Concetti Chiave
- I meccanismi di deposizione dei cristalli di idrossiapatite sono influenzati da gap longitudinali tra le subunità di tropocollagene, che guidano la mineralizzazione dell'osso.
- La deposizione di idrossiapatite costituisce circa due terzi dell'osso, mentre un terzo è mantenuto da collagene, evidenziando l'importanza della mineralizzazione.
- Durante la produzione di matrice osteoide, l'osteoblasto resta "a galla", ma può essere intrappolato se l'attività di secrezione rallenta.
- Nonostante la separazione fisica, gli osteoblasti mantengono contatti intercellulari tramite l'allungamento dei processi citoplasmatici.
- Osteoblasto e osteocita rappresentano la stessa cellula in fasi diverse: l'osteoblasto è attivo sulla superficie, mentre l'osteocita è intrappolato nell'osso e in uno stato di quiescenza.

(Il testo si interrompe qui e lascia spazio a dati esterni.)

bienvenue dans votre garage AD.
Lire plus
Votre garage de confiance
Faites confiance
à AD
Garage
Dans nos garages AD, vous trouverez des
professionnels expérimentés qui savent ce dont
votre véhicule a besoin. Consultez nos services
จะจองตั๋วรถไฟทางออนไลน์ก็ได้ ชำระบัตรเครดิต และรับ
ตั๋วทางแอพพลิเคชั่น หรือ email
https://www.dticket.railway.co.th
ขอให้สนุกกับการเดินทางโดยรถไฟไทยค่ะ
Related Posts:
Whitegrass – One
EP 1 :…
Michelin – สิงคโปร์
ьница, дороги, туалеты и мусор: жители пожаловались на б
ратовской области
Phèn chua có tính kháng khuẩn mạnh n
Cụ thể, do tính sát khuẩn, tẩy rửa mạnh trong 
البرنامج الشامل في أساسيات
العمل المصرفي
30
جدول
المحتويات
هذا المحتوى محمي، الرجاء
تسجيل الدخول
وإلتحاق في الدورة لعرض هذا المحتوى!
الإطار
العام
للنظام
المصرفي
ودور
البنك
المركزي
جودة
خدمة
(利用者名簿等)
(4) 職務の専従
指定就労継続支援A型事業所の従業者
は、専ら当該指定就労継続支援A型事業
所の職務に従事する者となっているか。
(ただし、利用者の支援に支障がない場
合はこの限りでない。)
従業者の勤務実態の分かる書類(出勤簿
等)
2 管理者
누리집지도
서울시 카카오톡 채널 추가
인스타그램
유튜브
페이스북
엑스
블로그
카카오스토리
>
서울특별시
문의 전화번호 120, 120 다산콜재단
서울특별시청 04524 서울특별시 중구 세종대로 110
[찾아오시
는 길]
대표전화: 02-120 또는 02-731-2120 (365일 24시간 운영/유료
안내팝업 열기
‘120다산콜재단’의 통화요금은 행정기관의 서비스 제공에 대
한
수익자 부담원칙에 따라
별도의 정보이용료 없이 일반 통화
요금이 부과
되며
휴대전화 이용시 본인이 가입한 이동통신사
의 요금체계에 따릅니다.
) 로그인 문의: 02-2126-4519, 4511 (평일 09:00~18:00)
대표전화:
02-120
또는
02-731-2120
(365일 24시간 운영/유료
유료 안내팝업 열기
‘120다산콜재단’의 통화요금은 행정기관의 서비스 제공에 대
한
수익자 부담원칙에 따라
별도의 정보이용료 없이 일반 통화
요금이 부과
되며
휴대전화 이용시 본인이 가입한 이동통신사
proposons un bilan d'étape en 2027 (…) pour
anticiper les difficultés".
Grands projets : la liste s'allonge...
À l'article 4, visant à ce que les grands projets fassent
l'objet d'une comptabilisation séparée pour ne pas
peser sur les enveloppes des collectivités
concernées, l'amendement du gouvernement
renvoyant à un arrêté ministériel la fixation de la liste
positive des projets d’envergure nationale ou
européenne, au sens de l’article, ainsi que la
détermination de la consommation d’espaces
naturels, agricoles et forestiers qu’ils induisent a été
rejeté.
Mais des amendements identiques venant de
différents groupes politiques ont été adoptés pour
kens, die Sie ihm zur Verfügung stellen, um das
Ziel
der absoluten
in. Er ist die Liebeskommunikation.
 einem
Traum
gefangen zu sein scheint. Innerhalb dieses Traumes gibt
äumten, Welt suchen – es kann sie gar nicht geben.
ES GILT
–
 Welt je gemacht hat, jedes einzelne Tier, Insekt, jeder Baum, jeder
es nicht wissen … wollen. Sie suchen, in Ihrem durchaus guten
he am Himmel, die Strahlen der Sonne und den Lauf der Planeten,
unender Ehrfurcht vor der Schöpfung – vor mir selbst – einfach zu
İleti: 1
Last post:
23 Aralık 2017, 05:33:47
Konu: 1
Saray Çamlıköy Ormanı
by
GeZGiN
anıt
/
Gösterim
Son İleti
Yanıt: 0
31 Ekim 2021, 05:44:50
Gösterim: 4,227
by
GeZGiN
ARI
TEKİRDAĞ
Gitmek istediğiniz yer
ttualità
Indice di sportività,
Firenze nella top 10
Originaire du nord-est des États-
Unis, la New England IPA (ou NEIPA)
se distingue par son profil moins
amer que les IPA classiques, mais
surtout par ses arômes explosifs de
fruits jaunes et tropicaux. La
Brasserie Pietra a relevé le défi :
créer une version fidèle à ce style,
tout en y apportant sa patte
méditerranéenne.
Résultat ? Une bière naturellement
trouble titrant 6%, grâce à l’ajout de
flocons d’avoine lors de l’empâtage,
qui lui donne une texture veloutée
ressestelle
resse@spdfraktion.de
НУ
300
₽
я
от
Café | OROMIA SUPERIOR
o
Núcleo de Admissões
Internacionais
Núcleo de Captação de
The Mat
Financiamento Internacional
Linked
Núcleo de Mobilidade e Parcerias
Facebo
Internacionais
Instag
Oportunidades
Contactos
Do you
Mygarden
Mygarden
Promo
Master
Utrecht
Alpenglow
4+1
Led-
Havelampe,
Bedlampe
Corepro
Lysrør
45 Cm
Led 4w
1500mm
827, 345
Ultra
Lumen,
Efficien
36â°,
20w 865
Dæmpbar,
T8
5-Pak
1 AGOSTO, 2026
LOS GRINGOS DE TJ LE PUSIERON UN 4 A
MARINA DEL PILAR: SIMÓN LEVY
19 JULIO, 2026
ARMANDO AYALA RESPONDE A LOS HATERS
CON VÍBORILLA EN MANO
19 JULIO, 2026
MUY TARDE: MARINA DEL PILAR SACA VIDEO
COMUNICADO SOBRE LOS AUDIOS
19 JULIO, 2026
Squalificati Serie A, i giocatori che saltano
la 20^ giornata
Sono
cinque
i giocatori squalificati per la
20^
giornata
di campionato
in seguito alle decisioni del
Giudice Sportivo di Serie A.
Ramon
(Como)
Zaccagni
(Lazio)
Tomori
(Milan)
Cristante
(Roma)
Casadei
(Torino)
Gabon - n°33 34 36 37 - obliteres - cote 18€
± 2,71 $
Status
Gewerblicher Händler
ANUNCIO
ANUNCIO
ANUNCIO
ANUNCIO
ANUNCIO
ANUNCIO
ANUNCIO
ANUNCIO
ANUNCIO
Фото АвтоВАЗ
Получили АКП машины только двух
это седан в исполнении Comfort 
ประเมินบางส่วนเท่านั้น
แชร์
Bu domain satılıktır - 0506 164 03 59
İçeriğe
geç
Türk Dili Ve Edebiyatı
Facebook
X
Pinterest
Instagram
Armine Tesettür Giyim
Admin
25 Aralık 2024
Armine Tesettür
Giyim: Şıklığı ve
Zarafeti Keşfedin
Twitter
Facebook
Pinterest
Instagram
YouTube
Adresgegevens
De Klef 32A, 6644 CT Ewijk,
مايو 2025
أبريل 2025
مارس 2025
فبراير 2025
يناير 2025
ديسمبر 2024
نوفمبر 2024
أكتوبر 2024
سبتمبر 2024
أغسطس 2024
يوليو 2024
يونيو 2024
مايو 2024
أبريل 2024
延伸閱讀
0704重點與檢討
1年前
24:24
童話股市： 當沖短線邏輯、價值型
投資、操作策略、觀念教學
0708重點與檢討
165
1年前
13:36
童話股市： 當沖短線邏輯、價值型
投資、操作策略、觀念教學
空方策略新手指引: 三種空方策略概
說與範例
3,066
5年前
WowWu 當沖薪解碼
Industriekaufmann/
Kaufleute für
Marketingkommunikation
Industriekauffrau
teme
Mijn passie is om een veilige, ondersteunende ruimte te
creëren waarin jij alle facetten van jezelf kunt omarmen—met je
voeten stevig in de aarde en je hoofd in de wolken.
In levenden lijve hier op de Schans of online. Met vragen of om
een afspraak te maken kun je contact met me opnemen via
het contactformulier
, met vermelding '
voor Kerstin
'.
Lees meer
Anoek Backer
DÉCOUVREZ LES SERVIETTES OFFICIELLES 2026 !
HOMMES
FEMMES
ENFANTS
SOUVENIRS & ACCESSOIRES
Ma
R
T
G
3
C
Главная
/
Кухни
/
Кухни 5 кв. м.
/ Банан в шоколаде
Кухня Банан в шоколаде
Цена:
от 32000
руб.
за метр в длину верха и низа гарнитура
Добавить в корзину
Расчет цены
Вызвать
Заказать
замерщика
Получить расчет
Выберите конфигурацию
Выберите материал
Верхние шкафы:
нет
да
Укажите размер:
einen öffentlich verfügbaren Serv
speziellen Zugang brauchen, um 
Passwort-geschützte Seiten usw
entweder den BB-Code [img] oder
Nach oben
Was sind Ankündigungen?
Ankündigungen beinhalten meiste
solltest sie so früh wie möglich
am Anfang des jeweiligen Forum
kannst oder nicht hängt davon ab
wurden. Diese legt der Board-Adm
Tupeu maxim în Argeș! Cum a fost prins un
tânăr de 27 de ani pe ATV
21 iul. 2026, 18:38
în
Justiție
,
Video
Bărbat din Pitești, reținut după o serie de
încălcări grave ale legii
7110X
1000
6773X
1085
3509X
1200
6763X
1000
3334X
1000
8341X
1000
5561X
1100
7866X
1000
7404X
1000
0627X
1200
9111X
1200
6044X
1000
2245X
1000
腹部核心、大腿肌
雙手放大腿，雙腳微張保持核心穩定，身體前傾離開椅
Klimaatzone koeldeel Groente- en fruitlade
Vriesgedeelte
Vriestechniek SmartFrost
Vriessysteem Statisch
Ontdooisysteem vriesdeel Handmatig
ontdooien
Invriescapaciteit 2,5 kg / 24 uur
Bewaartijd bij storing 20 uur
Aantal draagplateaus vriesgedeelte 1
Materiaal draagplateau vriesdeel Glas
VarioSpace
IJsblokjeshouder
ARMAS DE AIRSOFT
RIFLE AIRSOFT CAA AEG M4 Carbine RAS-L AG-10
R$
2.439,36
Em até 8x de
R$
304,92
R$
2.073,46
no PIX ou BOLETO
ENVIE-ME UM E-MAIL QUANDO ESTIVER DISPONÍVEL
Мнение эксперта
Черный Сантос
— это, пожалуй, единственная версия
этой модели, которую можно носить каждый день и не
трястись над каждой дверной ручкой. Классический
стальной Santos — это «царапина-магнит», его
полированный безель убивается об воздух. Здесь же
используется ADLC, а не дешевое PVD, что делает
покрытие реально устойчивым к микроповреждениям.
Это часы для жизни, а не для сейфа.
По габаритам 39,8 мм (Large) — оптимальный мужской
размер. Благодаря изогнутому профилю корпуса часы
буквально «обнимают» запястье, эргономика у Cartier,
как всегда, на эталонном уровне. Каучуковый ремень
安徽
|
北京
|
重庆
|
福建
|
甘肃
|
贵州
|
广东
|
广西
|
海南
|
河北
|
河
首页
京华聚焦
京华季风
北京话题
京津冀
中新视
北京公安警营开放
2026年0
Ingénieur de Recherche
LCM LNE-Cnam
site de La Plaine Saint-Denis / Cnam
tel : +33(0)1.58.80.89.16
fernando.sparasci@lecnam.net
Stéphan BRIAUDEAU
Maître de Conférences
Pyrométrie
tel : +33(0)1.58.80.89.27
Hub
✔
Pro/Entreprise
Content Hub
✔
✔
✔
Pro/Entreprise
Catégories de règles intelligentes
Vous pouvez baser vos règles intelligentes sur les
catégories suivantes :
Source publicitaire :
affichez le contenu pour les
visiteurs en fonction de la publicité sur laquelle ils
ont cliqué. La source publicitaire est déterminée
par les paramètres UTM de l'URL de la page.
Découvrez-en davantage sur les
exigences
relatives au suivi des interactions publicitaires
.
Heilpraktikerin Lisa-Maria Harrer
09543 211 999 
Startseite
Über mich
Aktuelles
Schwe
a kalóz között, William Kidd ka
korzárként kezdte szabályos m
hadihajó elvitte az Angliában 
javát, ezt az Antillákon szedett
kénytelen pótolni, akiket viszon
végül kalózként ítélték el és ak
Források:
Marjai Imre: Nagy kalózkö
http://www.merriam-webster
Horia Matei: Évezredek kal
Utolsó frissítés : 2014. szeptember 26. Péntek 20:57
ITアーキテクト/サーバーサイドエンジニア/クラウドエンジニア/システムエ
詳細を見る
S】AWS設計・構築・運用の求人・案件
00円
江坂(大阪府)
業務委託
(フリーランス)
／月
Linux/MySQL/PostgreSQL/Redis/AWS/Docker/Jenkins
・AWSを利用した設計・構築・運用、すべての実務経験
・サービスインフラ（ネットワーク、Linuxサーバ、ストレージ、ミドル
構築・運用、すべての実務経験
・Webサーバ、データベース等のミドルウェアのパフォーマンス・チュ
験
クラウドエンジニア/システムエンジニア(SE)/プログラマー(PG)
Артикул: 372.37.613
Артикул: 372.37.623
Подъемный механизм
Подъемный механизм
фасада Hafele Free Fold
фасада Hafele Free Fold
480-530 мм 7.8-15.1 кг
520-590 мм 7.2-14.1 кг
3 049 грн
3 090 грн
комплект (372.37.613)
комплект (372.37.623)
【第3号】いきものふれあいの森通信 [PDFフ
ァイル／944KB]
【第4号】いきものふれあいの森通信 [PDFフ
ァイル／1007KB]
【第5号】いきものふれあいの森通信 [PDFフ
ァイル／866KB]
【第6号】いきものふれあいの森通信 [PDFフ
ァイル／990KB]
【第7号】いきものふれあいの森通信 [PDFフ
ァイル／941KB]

Meccanismi di deposizione dei cristalli
I meccanismi molecolari di deposizione dei cristalli di idrossiapatite tra fibrille collagene sono tutt’ora oggetto di intensa attività di ricerca e i dettagli vanno al di là degli scopi di questa lezione. Ci limitiamo a dire che i gap presenti longitudinalmente tra le subunità di tropocollagene nella fibrilla, sembrano essere importanti nel guidare la mineralizzazione, questi spazi hanno una precisa periodicità e rappresentano siti di deposito per i primi cristalli. L’imponente deposizione di idrossiapatite finisce con rimpiazzare la parte fluida della matrice fino a costituire circa i due terzi dell’intera quantità di osso, un terzo rimane controllato da collagene.
Ruolo degli osteoblasti nella mineralizzazione
Fintantoché l’osteoblasto produce matrice osteoide, la cellula rimane per così dire “a galla”, se però l’attività di secrezione rallenta, la matrice prodotta dagli osteoblasti circostanti tende a sommergere l’osteoblasto, che rimane intrappolato mammano che la matrice si solidifica. Nonostante l’inevitabile allontanamento tra gli osteoblasti, i contatti intercellulari sono mantenuti, grazie al progressivo allungamento dei processi citoplasmatici prima descritti.
Differenza tra osteoblasto e osteocita
A questo punto dovrebbe essere evidente che osteoblasto ed osteocita sono in realtà la stessa cellula in due diversi momenti del loro ciclo vitale.
L’osteoblasto è la cellula che si osserva in superficie ed è attivamente impegnata nella costruzione di osso, mentre chiamiamo osteocita la stessa cellula che viene imprigionata nell’osso e raggiunge uno stato di quiescenza.
Domande da interrogazione
- Qual è il ruolo dei gap tra le subunità di tropocollagene nella mineralizzazione ossea?
- Cosa accade agli osteoblasti quando la loro attività di secrezione rallenta?
- In che modo osteoblasti e osteociti sono correlati nel ciclo vitale delle cellule ossee?
I gap presenti tra le subunità di tropocollagene nella fibrilla sono cruciali per la mineralizzazione, fungendo da siti di deposito per i primi cristalli di idrossiapatite, che alla fine rimpiazzano la parte fluida della matrice ossea (testo).
Quando l'attività di secrezione degli osteoblasti diminuisce, la matrice prodotta dagli osteoblasti circostanti tende a sommergerli, intrappolandoli man mano che la matrice si solidifica, pur mantenendo i contatti intercellulari (testo).
Osteoblasti e osteociti sono la stessa cellula in momenti diversi del loro ciclo vitale; l'osteoblasto è attivo nella costruzione dell'osso, mentre l'osteocita è l'osteoblasto imprigionato nell'osso in uno stato di quiescenza (testo).